Doug Balzarini, personal trainer and strength coach for the Alliance MMA Fighting Team, encourages his clients to take part in obstacle races. "Obstacle races are great because you don't have to be an athlete or an elite runner to participate. These races are meant to be fun while challenging your body and mind."
Whether you're running in your first or hundredth obstacle race, Doug Balzarini gives a few tips to help you get ready for your next obstacle event.
Q: Does a participant need to train for an obstacle race?
DB: While it's not required, I would suggest "preparing" for an event if possible. The more preparation you do in advance means less stress and more fun to be had when it's time to participate.
Q: How does one even begin to train for a race?

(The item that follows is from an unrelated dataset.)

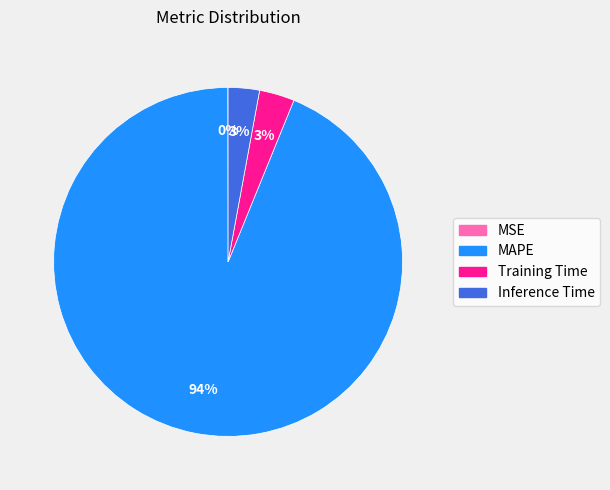

Is there any slice that represents more than half of the pie?

Yes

DB: I have helped a number of clients get ready for obstacle course events. While we were not able to replicate the course exactly, we were able to set up a similar layout and mimic many of the stations during our sessions. Putting their bodies through a workout similar to what they will experience better prepares them for the actual event. Do a little research ahead of time. Most of these events post the race layout on their website so you can see what's in store. Then try to mimic the movements in your workouts. If there are hurdle jumps, try jumping over a bunch. If there is a crawling portion, crawl across the room.
Q: What are some common exercises one can do at home?
DB: Obstacle races typically involve running to stations and performing a variety of body-weight exercises. An individual can perform a circuit of running a certain distance followed by body-weight exercises. Common exercises would include burpees, jumping, pushups, pull-ups, crawling, and climbing. In between each set run for a minute or two.